- _Extract to read_

════════════════════

Official Reference: CLAMP GitHub

Requirements¶

Python 3.x
CLAMP package installed via pip
Dependencies: PyTorch, RDKit, etc.

Execution¶

# 1. Set up and compute embeddings
bash run_clamp.sh

# 2. Merge chunked embeddings
python merge_clamp_chunks.py

# 3. Check for missing IDs and filter final embeddings
python final.py

Script Details¶

clamp_embeddings.py: Main script to compute CLAMP embeddings for a list of molecules from a CSV file. Handles chunking and logging.
merge_clamp_chunks.py: Merges all chunked .npz embedding files into a single final .npz file.

Graphormer¶

Graphormer is a specialized deep learning framework designed to model molecular graphs efficiently, accelerating research in drug and material discovery.

Official Reference: Graphormer GitHub

Model Details¶

Uses the pretrained model clefourrier/graphormer-base-pcqm4mv1 from Hugging Face.

Execution¶

# 1. Setup and generate embeddings
bash run_graphormer_embeddings.sh

# 2. Merge chunked embeddings
python merge_graphormer_chunks.py

# 3. Check for missing IDs and filter final embeddings
python final.py

Script Details¶

graphormer_code.py: Main script to compute Graphormer embeddings from a CSV file.
merge_graphormer_chunks.py: Merges all chunked .npz embedding files.

MolFormer¶

MolFormer is a large-scale chemical language model that leverages SMILES strings and a linear attention transformer to learn robust molecular representations from vast datasets.

Official Reference: MolFormer GitHub

Model Details¶

Uses the pretrained model ibm/MoLFormer-XL-both-10pct from Hugging Face by default.

Execution¶

# 1. Setup and generate embeddings
bash run_molformer_embeddings.sh

# 2. Merge chunked embeddings
python merge_molformer_chunks.py

# 3. Check for missing IDs and filter final embeddings
python final.py

AQME (Quantum Descriptors)¶

AQME utilizes the QDESCP module and MORFEUS interface to automate the calculation of complex electronic and steric quantum descriptors from 3D molecular structures.

Software Used¶

Uses the AQME package for conformer search and quantum descriptor calculation.

[!WARNING] Abortion Note: During the replacement study, AQME descriptor calculation failed for a large number of molecules in the representative ChEMBL subset. Due to this high failure rate and subsequent data sparsity, AQME was not used as a functional replacement for MOPAC in the final analysis.

Execution¶

# 1. Compute AQME quantum descriptors
bash run_aqme_pipeline.sh

# 2. Merge chunked descriptors
python merge_aqme_chunks.py

VideoMol¶

VideoMol is a foundational model that represents molecules as dynamic videos, using self-supervised learning on millions of frames to capture intricate three-dimensional structural details.

════════════════════

- _Problems and tasks_
**A.** In the molecular embedding pipeline documentation, which pretrained Hugging Face model does the Graphormer section use?
**B.** Extend the molecular embedding pipeline documentation from where it stops, continuing the VideoMol section.

Extracted page text data:
════════════════════

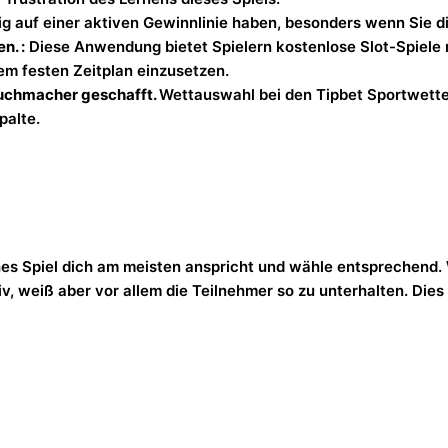
ig auf einer aktiven Gewinnlinie haben, besonders wenn Sie d
n. :
Diese Anwendung bietet Spielern kostenlose Slot-Spiele
em festen Zeitplan einzusetzen.
Buchmacher geschafft.
Wettauswahl bei den Tipbet Sportwette
palte.
hes Spiel dich am meisten anspricht und wähle entsprechend. W
v, weiß aber vor allem die Teilnehmer so zu unterhalten. Dies 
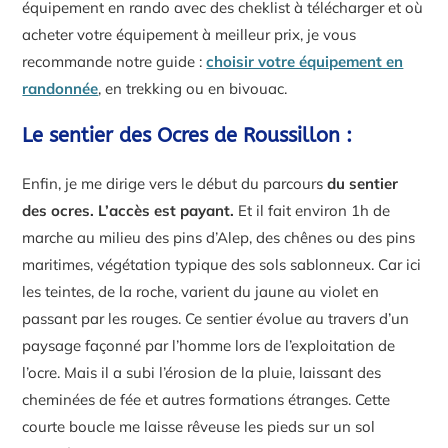
équipement en rando avec des cheklist à télécharger et où
acheter votre équipement à meilleur prix, je vous
recommande notre guide :
choisir votre équipement en
randonnée
, en trekking ou en bivouac.
Le sentier des Ocres de Roussillon :
Enfin, je me dirige vers le début du parcours
du sentier
des ocres. L’accès est payant.
Et il
fait environ 1h de
marche au milieu des pins d’Alep, des chênes ou des pins
maritimes, végétation typique des sols sablonneux. Car ici
les teintes, de la roche, varient du jaune au violet en
passant par les rouges. Ce sentier évolue au travers d’un
paysage façonné par l’homme lors de l’exploitation de
l’ocre. Mais il a subi l’érosion de la pluie, laissant des
cheminées de fée et autres formations étranges. Cette
courte boucle me laisse rêveuse les pieds sur un sol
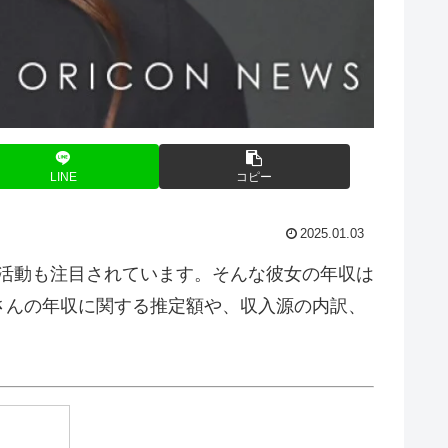
LINE
コピー
2025.01.03
の活動も注目されています。そんな彼女の年収は
さんの年収に関する推定額や、収入源の内訳、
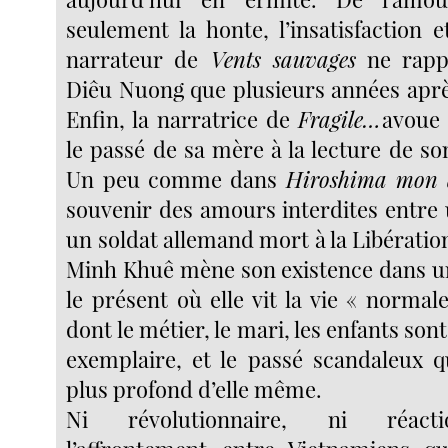
seulement la honte, l’insatisfaction e
narrateur de
Vents sauvages
ne rappo
Diêu Nuong que plusieurs années après
Enfin, la narratrice de
Fragile…
avoue 
le passé de sa mère à la lecture de so
Un peu comme dans
Hiroshima mon
souvenir des amours interdites entre 
un soldat allemand mort à la Libération
Minh Khuê mène son existence dans u
le présent où elle vit la vie « norma
dont le métier, le mari, les enfants son
exemplaire, et le passé scandaleux qu
plus profond d’elle même.
Ni révolutionnaire, ni réactio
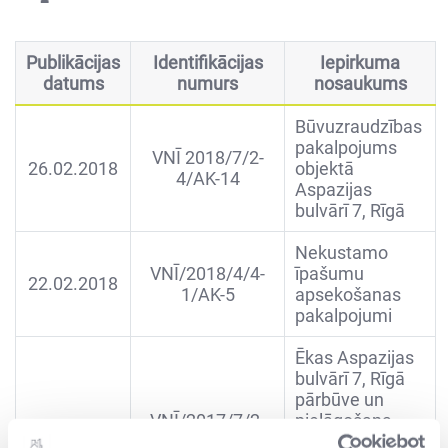
Publikācijas
Identifikācijas
Iepirkuma
datums
numurs
nosaukums
Būvuzraudzības
pakalpojums
VNĪ 2018/7/2-
26.02.2018
objektā
4/AK-14
Aspazijas
bulvārī 7, Rīgā
Nekustamo
VNĪ/2018/4/4-
īpašumu
22.02.2018
1/AK-5
apsekošanas
pakalpojumi
Ēkas Aspazijas
bulvārī 7, Rīgā
pārbūve un
VNĪ/2017/7/2-
pielāgošana
09.02.2018
4/AK-40
Latvijas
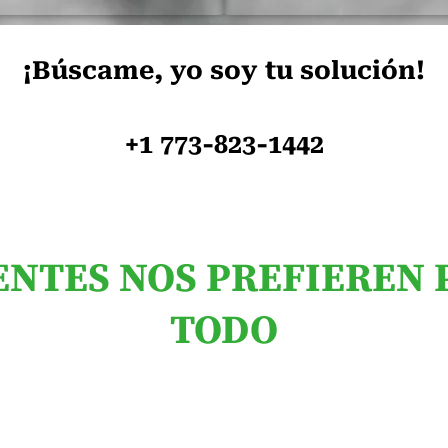
¡Búscame, yo soy tu solución!
+1 773-823-1442
ENTES NOS PREFIEREN 
TODO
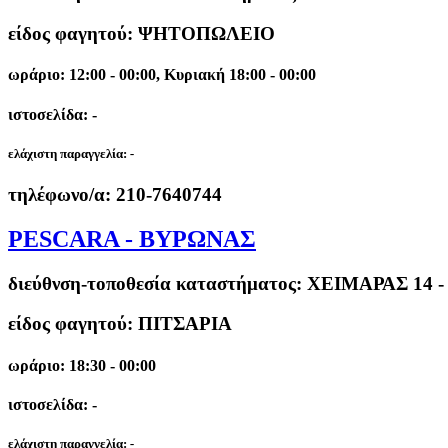
είδος φαγητού: ΨΗΤΟΠΩΛΕΙΟ
ωράριο: 12:00 - 00:00, Κυριακή 18:00 - 00:00
ιστοσελίδα: -
ελάχιστη παραγγελία:
-
τηλέφωνο/α:
210-7640744
PESCARA - ΒΥΡΩΝΑΣ
διεύθνση-τοποθεσία καταστήματος:
ΧΕΙΜΑΡΑΣ 14 
είδος φαγητού: ΠΙΤΣΑΡΙΑ
ωράριο: 18:30 - 00:00
ιστοσελίδα: -
ελάχιστη παραγγελία:
-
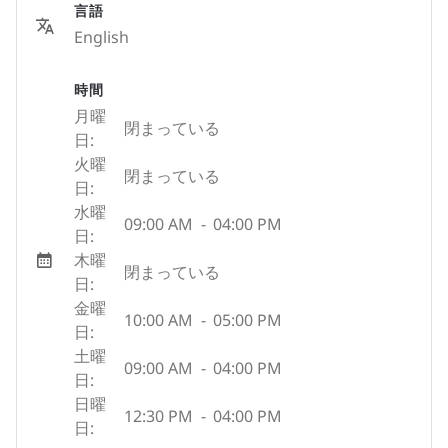
言語
English
時間
月曜
閉まっている
日:
火曜
閉まっている
日:
水曜
09:00 AM
-
04:00 PM
日:
木曜
閉まっている
日:
金曜
10:00 AM
-
05:00 PM
日:
土曜
09:00 AM
-
04:00 PM
日:
日曜
12:30 PM
-
04:00 PM
日:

════════════════════

- _Task-by-task results_
**A.** clefourrier/graphormer-base-pcqm4mv1

**B.**
Official Reference: VideoMol GitHub

Model Details¶

Uses a ViT-based FramePredictor model with weights loaded from ckpts/VideoMol_vit_small_patch16_224.pth.

Execution¶

# 1. Compute embeddings with precomputed video frames
bash run_videomol_pipeline.sh

# 2. Merge chunked embeddings
python merge_videomol_chunks.py

# 3. Check for missing IDs and filter final embeddings
python final.py

Python API Automation¶

To evaluate the impact of each State-of-the-Art (SOTA) replacement, you can use a Python loop to iteratively substitute original modalities with their upgraded versions.

from ChemicalDice.training.basic_model import train_dynamic_cdi

# Define the baseline (Original CDI-Basic Manifolds)
baseline_set = [
    "data/mordred.h5", "data/Grover.h5", "data/Chemberta.h5", 
    "data/Signaturizer.h5", "data/mopac.h5", "data/ImageMol.h5"
]

# Define the SOTA replacements
replacements = {
    "data/Grover.h5": "data/Graphormer.h5",
    "data/Chemberta.h5": "data/Molformer.h5",
    "data/ImageMol.h5": "data/VideoMol.h5",
    "data/mordred.h5": "data/alvadesc.h5",
    "data/Signaturizer.h5": "data/clamp.h5"
}

# 1. Train Baseline
print("Training Baseline Model...")
train_dynamic_cdi(h5_file_paths=baseline_set, num_epochs=50)

# 2. Iterative Replacement Loop
for original, sota in replacements.items():
    # Create a new set by replacing one modality
    experimental_set = [sota if x == original else x for x in baseline_set]

    print(f"Testing Replacement: {original} -> {sota}")
    model = train_dynamic_cdi(
        h5_file_paths=experimental_set,
        num_epochs=200,
        batch_size=64,
        learning_rate=0.005
    )